- [What you need to do] Give back an exact copy of the lines in the records below, from the line that has "Nobel House" through the line that has "Bristol Water –", and nothing besides.

Extracted page text data
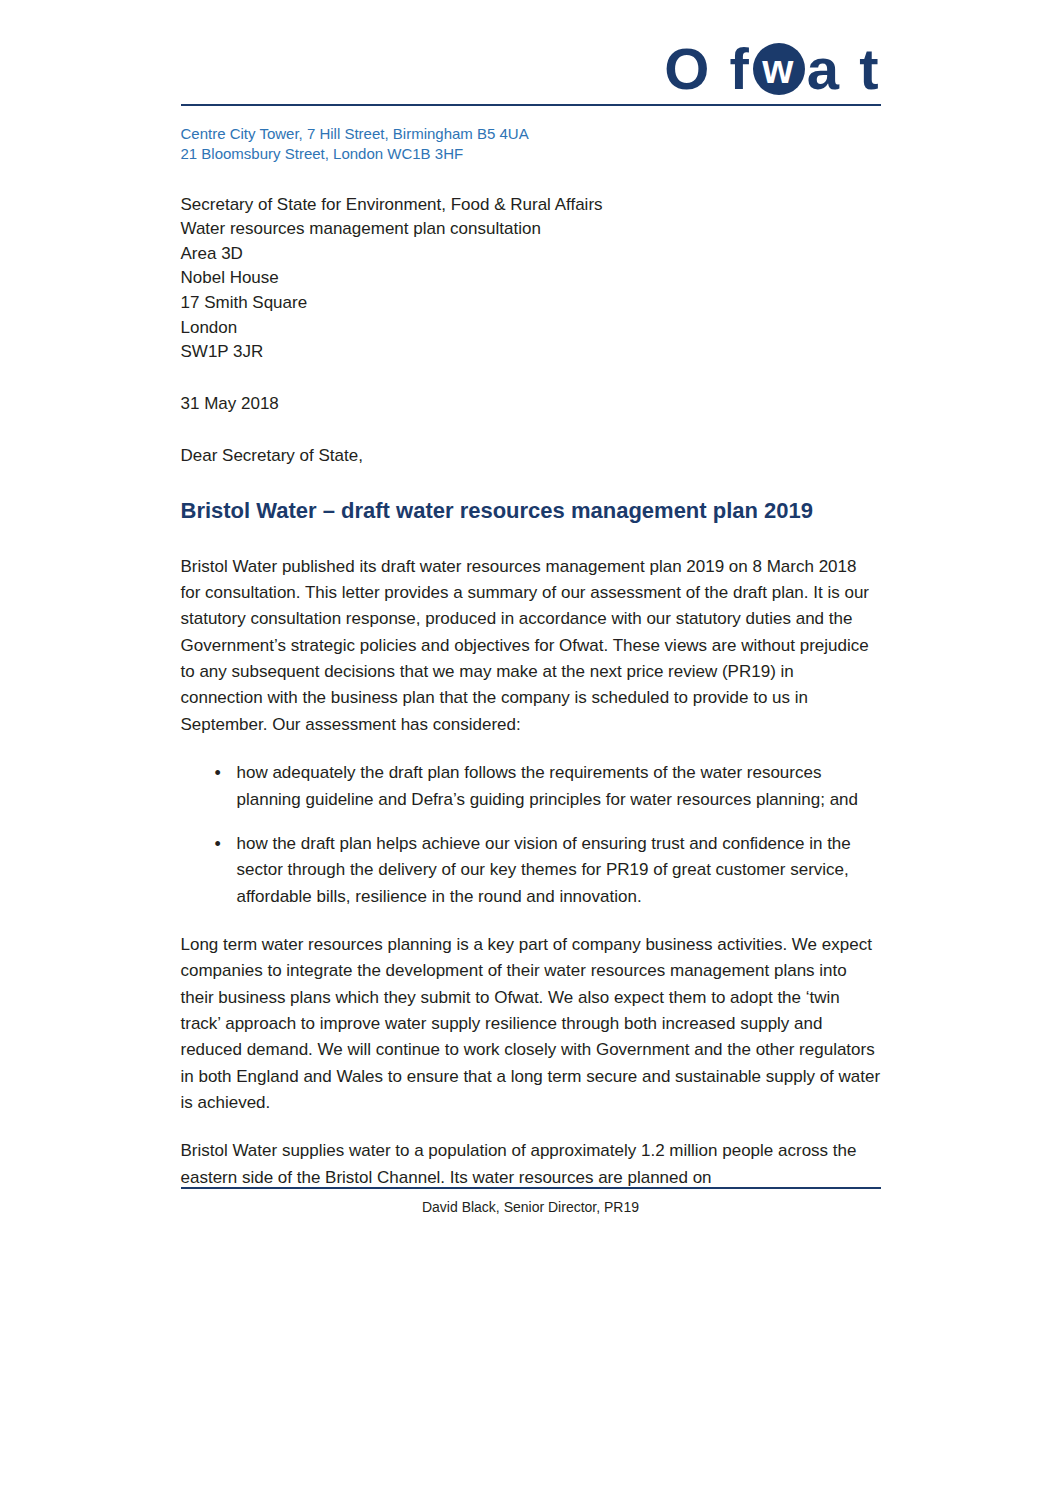O fwa t
Centre City Tower, 7 Hill Street, Birmingham B5 4UA
21 Bloomsbury Street, London WC1B 3HF
Secretary of State for Environment, Food & Rural Affairs
Water resources management plan consultation
Area 3D
Nobel House
17 Smith Square
London
SW1P 3JR
31 May 2018
Dear Secretary of State,
Bristol Water – draft water resources management plan 2019
Bristol Water published its draft water resources management plan 2019 on 8 March 2018 for consultation. This letter provides a summary of our assessment of the draft plan. It is our statutory consultation response, produced in accordance with our statutory duties and the Government’s strategic policies and objectives for Ofwat. These views are without prejudice to any subsequent decisions that we may make at the next price review (PR19) in connection with the business plan that the company is scheduled to provide to us in September. Our assessment has considered:
how adequately the draft plan follows the requirements of the water resources planning guideline and Defra’s guiding principles for water resources planning; and
how the draft plan helps achieve our vision of ensuring trust and confidence in the sector through the delivery of our key themes for PR19 of great customer service, affordable bills, resilience in the round and innovation.
Long term water resources planning is a key part of company business activities. We expect companies to integrate the development of their water resources management plans into their business plans which they submit to Ofwat. We also expect them to adopt the ‘twin track’ approach to improve water supply resilience through both increased supply and reduced demand. We will continue to work closely with Government and the other regulators in both England and Wales to ensure that a long term secure and sustainable supply of water is achieved.
Bristol Water supplies water to a population of approximately 1.2 million people across the eastern side of the Bristol Channel. Its water resources are planned on
David Black, Senior Director, PR19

- [Problem solution]
Nobel House
17 Smith Square
London
SW1P 3JR
31 May 2018
Dear Secretary of State,
Bristol Water – draft water resources management plan 2019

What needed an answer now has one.